Они вдвоем притащили меня в камбуз. Тут было пусто, все еще заканчивали работу. Я упала в свой гамак лицом вниз. Кок ушел за какими-то мазями.
— Ты как? — Тихо спросил Олаф. Я лишь тихо промычала то ли от боли, то ли от теплоты в душе, потому что хоть кому-то есть до меня дело. — Ты очень мужественно держалась. — Я яростно зашипела. — Прости, держался. Давай помогу снять повязку, а то еще и перед Бертом придется тебе объясняться.
Я могла лишь кивнуть.
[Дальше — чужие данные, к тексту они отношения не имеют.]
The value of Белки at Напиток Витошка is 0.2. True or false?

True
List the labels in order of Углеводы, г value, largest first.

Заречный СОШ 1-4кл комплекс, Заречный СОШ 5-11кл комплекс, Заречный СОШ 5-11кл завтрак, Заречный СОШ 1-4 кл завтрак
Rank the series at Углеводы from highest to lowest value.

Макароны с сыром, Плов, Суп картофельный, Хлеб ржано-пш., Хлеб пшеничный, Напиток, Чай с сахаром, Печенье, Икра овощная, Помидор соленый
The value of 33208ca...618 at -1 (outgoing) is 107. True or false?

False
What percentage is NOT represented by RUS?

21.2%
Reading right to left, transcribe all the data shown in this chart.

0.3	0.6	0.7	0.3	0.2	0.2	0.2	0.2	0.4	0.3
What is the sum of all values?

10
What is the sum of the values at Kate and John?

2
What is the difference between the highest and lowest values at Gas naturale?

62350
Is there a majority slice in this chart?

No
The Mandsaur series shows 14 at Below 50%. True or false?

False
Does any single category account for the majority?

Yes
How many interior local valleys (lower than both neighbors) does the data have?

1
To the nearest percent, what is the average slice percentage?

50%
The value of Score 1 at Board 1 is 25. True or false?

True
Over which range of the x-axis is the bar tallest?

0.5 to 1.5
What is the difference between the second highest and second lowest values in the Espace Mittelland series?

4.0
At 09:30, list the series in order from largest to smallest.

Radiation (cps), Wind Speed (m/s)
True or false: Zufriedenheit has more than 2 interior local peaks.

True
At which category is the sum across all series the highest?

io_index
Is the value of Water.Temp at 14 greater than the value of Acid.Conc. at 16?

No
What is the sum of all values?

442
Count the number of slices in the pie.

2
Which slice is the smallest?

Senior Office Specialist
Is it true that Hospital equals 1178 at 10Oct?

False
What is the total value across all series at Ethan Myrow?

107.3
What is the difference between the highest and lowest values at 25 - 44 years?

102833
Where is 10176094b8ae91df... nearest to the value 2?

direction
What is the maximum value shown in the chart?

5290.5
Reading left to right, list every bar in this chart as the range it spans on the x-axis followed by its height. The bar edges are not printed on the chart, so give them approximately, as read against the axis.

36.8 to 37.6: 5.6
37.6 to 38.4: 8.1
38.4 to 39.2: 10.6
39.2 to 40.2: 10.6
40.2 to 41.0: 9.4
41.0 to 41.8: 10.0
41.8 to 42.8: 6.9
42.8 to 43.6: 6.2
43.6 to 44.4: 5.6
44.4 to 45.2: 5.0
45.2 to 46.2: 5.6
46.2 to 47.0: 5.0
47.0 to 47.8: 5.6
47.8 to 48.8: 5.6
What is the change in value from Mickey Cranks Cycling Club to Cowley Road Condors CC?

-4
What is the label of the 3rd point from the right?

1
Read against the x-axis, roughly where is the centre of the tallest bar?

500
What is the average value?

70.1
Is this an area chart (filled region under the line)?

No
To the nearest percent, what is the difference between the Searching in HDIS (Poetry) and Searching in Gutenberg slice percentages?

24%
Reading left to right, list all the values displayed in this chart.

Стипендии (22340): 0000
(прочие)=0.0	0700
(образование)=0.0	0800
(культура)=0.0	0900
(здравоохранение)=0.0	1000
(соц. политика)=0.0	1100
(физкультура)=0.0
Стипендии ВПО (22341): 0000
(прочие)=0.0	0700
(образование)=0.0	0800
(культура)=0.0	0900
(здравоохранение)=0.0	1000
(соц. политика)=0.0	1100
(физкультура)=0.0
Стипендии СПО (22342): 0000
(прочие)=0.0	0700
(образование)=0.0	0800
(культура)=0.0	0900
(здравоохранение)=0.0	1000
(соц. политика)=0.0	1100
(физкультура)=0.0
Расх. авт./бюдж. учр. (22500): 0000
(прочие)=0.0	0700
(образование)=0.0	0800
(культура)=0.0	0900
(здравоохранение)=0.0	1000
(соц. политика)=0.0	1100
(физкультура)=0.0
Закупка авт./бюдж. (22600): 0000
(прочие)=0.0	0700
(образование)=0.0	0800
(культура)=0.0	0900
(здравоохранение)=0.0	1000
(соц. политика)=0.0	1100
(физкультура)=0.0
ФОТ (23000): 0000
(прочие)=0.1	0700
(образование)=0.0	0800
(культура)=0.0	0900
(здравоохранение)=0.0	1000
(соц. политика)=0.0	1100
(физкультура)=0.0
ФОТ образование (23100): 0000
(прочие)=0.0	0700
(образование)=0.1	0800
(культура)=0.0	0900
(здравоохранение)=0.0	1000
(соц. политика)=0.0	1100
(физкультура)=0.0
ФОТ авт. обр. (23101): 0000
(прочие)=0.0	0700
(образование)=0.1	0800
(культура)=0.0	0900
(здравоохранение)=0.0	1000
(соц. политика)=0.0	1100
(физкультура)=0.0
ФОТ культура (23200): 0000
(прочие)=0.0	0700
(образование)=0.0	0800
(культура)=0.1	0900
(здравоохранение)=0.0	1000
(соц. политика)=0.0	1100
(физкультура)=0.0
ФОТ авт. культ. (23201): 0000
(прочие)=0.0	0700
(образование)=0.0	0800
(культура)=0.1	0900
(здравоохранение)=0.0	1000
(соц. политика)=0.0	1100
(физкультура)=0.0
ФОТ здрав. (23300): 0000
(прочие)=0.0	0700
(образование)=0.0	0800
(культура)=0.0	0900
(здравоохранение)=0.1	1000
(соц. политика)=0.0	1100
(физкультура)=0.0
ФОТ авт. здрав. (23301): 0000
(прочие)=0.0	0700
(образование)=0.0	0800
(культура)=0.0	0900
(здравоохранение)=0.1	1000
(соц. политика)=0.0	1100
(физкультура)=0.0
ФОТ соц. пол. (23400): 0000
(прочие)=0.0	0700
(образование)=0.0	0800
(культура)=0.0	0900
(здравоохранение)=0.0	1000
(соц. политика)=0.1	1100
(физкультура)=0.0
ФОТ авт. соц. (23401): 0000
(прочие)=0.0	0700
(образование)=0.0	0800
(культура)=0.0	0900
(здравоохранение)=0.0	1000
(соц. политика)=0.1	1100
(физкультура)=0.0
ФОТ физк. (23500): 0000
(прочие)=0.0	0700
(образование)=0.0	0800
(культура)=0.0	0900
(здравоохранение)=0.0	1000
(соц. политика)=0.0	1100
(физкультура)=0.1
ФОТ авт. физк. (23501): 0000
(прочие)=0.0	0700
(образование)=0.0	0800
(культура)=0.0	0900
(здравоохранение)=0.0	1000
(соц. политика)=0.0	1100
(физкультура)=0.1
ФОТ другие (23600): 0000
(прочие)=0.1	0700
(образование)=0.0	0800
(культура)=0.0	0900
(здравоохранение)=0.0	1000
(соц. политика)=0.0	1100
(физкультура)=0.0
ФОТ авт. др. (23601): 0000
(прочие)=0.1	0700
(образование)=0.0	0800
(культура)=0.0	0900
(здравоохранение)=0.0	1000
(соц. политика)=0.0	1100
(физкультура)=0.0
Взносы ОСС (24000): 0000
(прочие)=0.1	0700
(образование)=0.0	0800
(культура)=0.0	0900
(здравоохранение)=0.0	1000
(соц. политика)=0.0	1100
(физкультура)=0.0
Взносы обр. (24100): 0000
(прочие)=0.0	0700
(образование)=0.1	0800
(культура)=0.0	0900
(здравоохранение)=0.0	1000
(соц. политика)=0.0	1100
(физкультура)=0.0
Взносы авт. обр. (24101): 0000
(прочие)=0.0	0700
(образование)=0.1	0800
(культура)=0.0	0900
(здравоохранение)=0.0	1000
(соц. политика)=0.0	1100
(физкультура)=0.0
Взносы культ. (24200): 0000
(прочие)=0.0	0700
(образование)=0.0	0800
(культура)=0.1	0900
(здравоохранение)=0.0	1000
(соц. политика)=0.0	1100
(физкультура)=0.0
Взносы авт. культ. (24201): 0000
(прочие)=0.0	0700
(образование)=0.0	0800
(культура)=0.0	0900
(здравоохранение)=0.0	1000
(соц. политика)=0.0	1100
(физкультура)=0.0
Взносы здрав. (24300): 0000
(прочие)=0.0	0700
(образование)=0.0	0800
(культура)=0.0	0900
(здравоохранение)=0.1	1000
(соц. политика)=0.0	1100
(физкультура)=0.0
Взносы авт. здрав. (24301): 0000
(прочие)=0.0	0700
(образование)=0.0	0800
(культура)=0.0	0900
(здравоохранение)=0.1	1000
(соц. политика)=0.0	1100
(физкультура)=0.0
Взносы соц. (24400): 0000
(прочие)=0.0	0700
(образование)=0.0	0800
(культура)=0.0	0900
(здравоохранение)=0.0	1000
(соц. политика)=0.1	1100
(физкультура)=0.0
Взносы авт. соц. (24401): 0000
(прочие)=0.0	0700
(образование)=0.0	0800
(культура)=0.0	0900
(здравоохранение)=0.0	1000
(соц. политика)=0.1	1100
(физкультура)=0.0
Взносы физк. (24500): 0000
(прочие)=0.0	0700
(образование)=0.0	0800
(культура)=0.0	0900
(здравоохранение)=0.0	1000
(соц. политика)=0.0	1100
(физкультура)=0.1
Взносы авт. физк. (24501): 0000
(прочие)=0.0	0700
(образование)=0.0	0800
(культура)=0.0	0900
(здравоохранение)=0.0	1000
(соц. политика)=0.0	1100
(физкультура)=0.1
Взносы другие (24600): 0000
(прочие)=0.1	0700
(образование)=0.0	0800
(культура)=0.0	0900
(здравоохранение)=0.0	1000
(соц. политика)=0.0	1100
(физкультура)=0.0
Его холодные руки сжали край моей рубахи. Он медленно поднимал, прилипшую к коже ткань, обнажая мою спину. Потом Олав помедлил, но, решившись, принялся разматывать мою грудь. Я лежала не в силах пошевелиться. Только поворачиваясь так, что бы облегчить ему задачу. Спина горела и чесалась. Вдруг я почувствовала прикосновение холодных пальцев. Они скользили по взбугрившейся коже. Нежно, почти невесомо.
— Не помер еще? А,Сэм? — раздался скрипучий голос Берта.
— Не дождешься. — Ответила я.
— Эт хорошо… Хотя, еслиб помер, то не мучался бы. А ты, остолоп, чего сидишь? Мог бы уже рану промыть. Глянь, как кожу рассекло. На.